> _TASK DESCRIPTION_
Say how many lines of the material include "sopracciglia". Give the number without any other text.

> _AVAILABLE DATA_
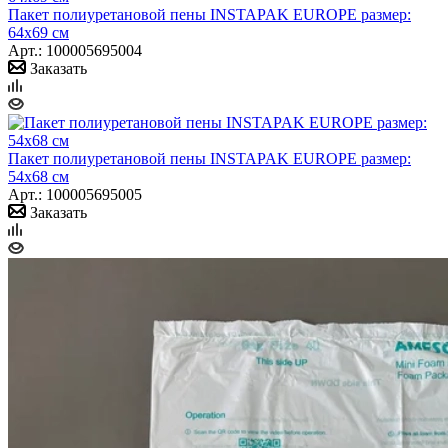
Пакет полиуретановой пены INSTAPAK EUROPE размер:
64х69 см
Арт.: 100005695004
Заказать
Пакет полиуретановой пены INSTAPAK EUROPE размер:
54х68 см
Арт.: 100005695005
Заказать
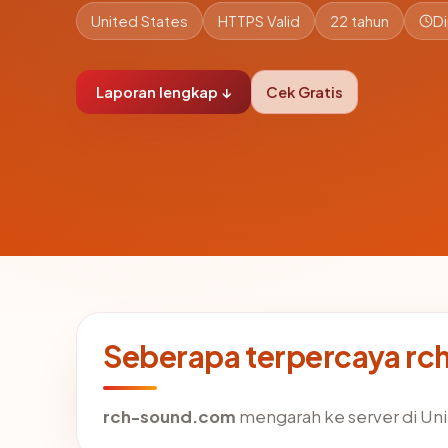
United States
HTTPS Valid
22 tahun
Di
Laporan lengkap ↓
Cek Gratis
Seberapa terpercaya r
rch-sound.com
mengarah ke server di Unit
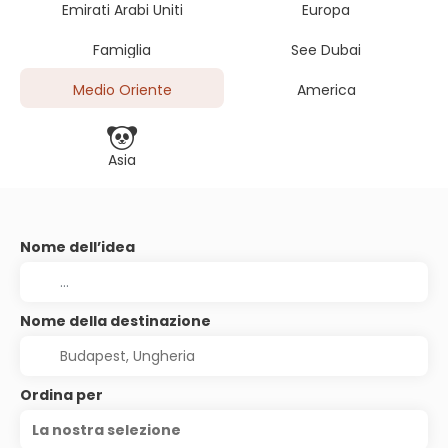
Emirati Arabi Uniti
Europa
Famiglia
See Dubai
Medio Oriente
America
Asia
Nome dell’idea
Nome della destinazione
Ordina per
La nostra selezione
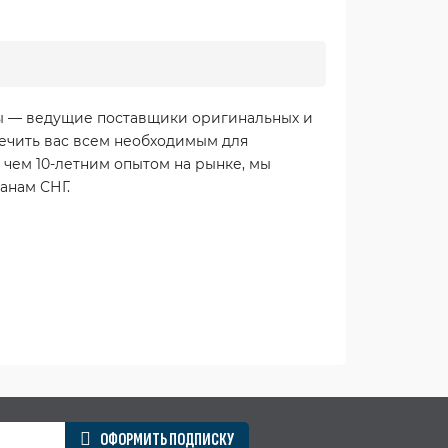
Мы — ведущие поставщики оригинальных и
ечить вас всем необходимым для
 чем 10-летним опытом на рынке, мы
анам СНГ.
ОФОРМИТЬ ПОДПИСКУ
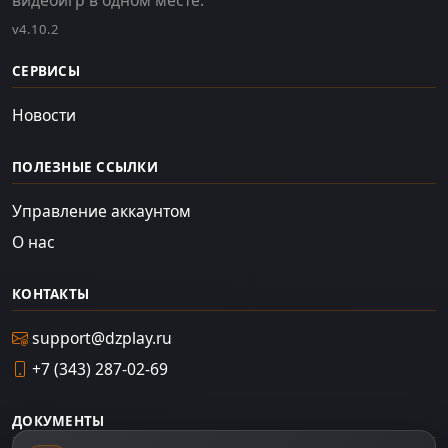
v4.10.2
СЕРВИСЫ
Новости
ПОЛЕЗНЫЕ ССЫЛКИ
Управление аккаунтом
О нас
КОНТАКТЫ
support@dzplay.ru
+7 (343) 287-02-69
ДОКУМЕНТЫ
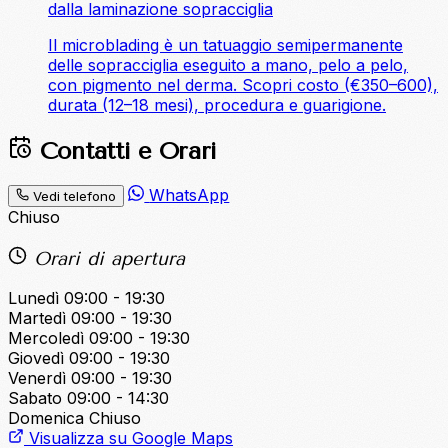
dalla laminazione sopracciglia
Il microblading è un tatuaggio semipermanente
delle sopracciglia eseguito a mano, pelo a pelo,
con pigmento nel derma. Scopri costo (€350–600),
durata (12–18 mesi), procedura e guarigione.
Contatti e Orari
WhatsApp
Vedi telefono
Chiuso
Orari di apertura
Lunedì
09:00 - 19:30
Martedì
09:00 - 19:30
Mercoledì
09:00 - 19:30
Giovedì
09:00 - 19:30
Venerdì
09:00 - 19:30
Sabato
09:00 - 14:30
Domenica
Chiuso
Visualizza su Google Maps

> _EXERCISE RESULT_
2